(This column was published on 02-08-2007. It is being republished today as it is very much relevant.)
What President General Pervez Musharraf may mean by the term ‘enlightened moderation’ can be entirely different from what most thinkers, analysts, ideologues and political activists of liberalism, libertarianism and secularism want it to mean.
These purists of liberal-secular thought don’t mince their words when they say that religion simply has no place in a society or state that wants to embrace modernity, progress and all the liberties associated with democratic living. They aggressively argue that religion is purely a personal matter and should not be allowed to interfere in the affairs of the state that has no business deciding which religious beliefs are more sacred than the others.
The problem with this argument is that Islam doesn’t subscribe to the view that religion is a personal matter. Nor does Islam consider itself divorced from how a society should behave in matters related to morality or from how a state should conduct its responsibilities towards its citizens. Those who consider Islam to be merely a set of beliefs, a collection of rituals and a formula of seeking spiritual solace through practicing these beliefs, and performing these rituals, are sadly ignorant of the fact that Al Quran, the book on which Islam’s whole edifice is built and which is recognized by all true believers as the Word of God, is only partially—infact merely about 5%—devoted to what are regarded as Five pillars of Islam. The rest of Al Quran—nearly 95% is devoted to matters that are related to socio-economic morality as well as nationhood and statehood.

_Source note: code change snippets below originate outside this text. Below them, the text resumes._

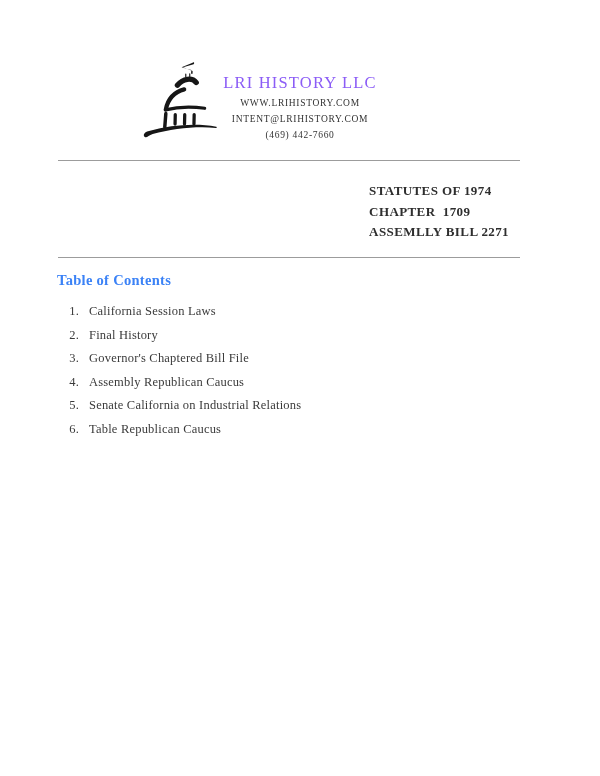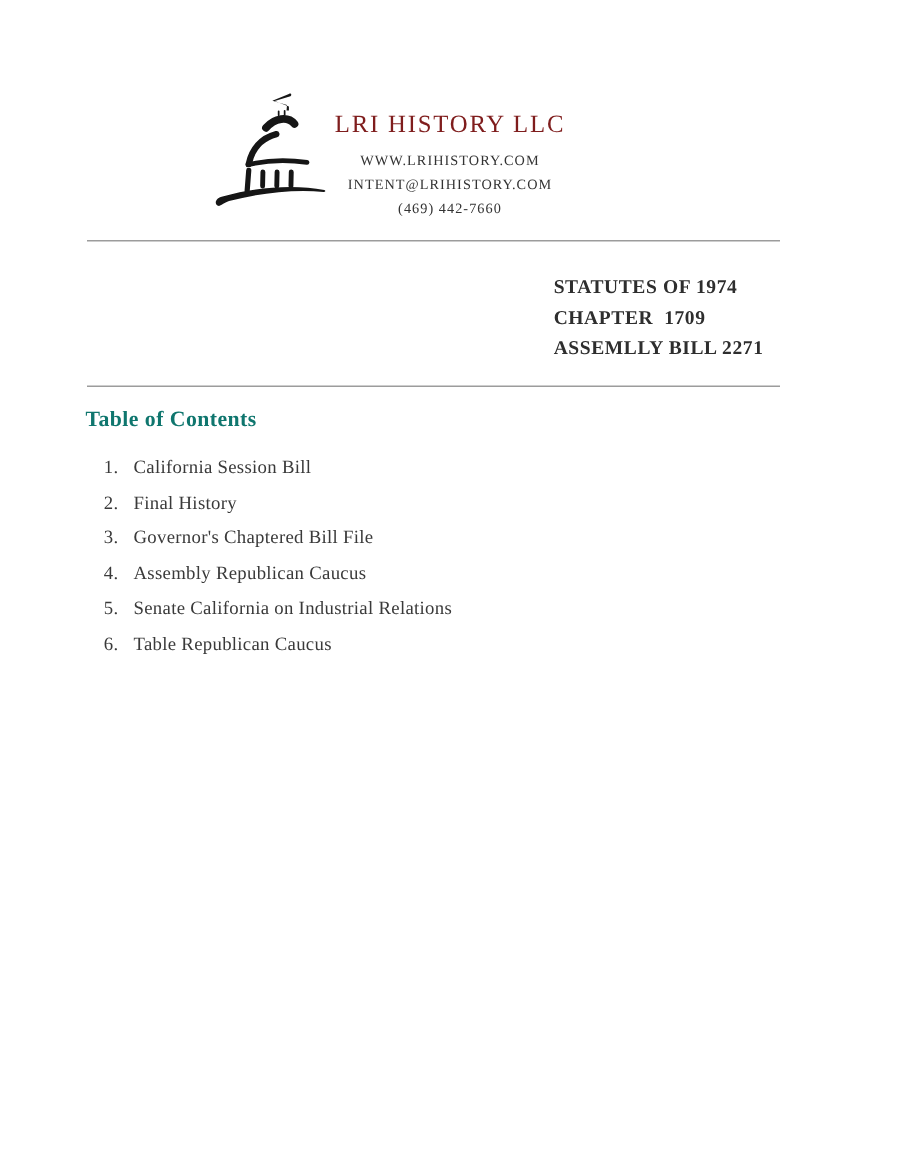--- a/index.html
+++ b/index.html
@@ -36,8 +36,8 @@
     font-size: 16.5px;
     line-height: 21px;
     letter-spacing: 1.2px;
-    color: #7f1d1d;
-    margin-bottom: 8px;
+    color: #8b5cf6;
+    margin-bottom: 3px;
   }
   .contact-line {
     font-size: 9.5px;

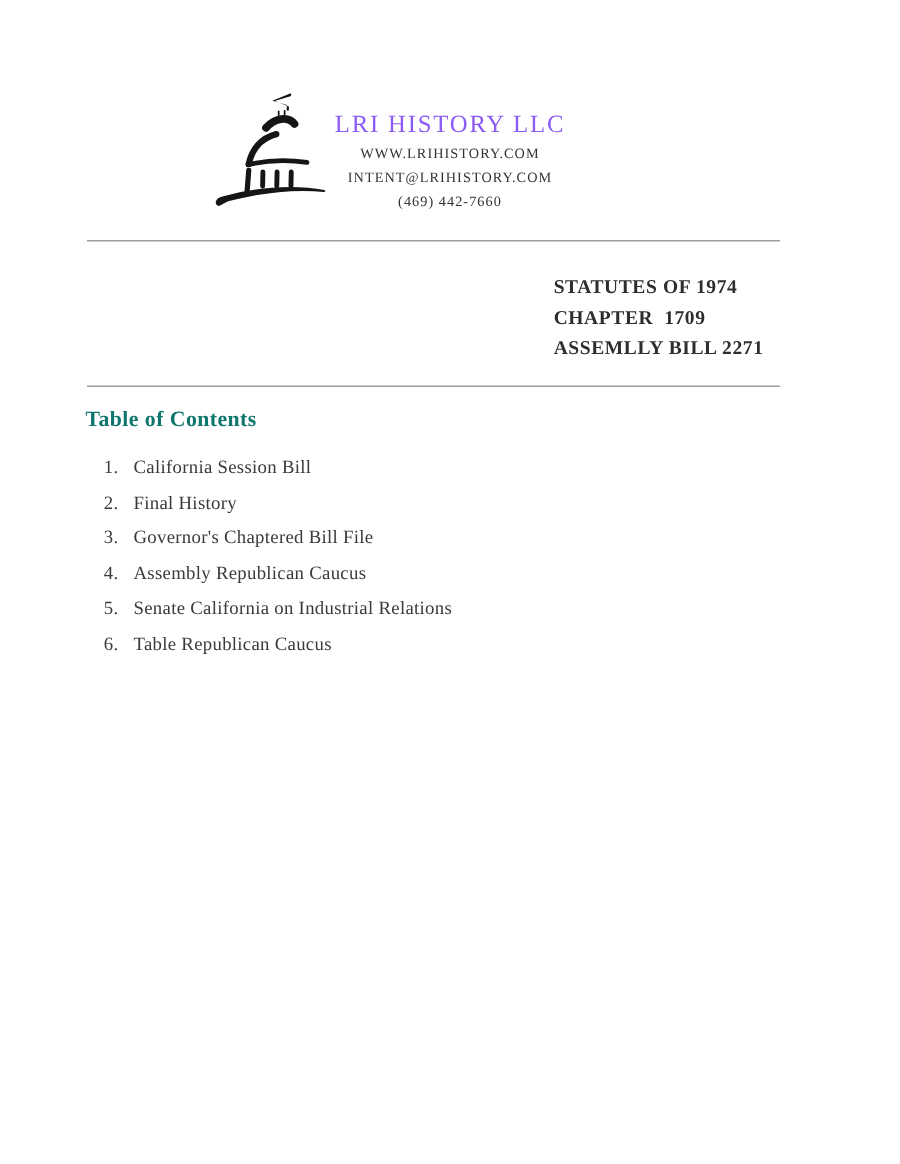--- a/index.html
+++ b/index.html
@@ -79,7 +79,7 @@
     font-weight: bold;
     font-size: 14.5px;
     letter-spacing: 0.3px;
-    color: #0f766e;
+    color: #3b82f6;
   }
   .toc-list {
     position: absolute;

One cannot be taken as a Muslim if one’s belief in Al Quran is not absolute. And if one’s belief in Al Quran is absolute, one is not expected to place the Word of God on sidelines while making the laws of the state, and defining an individual’s relationship with other individuals, the society, the state and God, who according to Islam is the true ultimate Sovereign of the Land.
The purists of traditional secularism cite the example of the West where the States and the Nations progressed only after the Church was banished from Politics.
This principle cannot be applied in Islam’s case, as there is no Church or its equal in Islam, and there is no institution of clerical hierarchy either. Theocracy has simply no place in Islam.
Holding Islam responsible for the backwardness of Muslim countries is also wrong. Muslim countries are underdeveloped and backward because they are still struggling to lay their hands on the fruits of freedom they have won only recently from the yoke of West’s imperial colonialism.
President Pervez Musharraf or for that matter any one who desires to opt for enlightened moderation as the guiding principle of our national way of living, must take into account the fact that a person as modern and enlightened as Mohammad Ali Jinnah had given a solemn pledge to history that no laws in Pakistan would be made that would in any way be in contradiction with Al Quran and Shariah.
Meaning thereby that the Father of the Nation recognized the role of Islam in Pakistan’s statehood.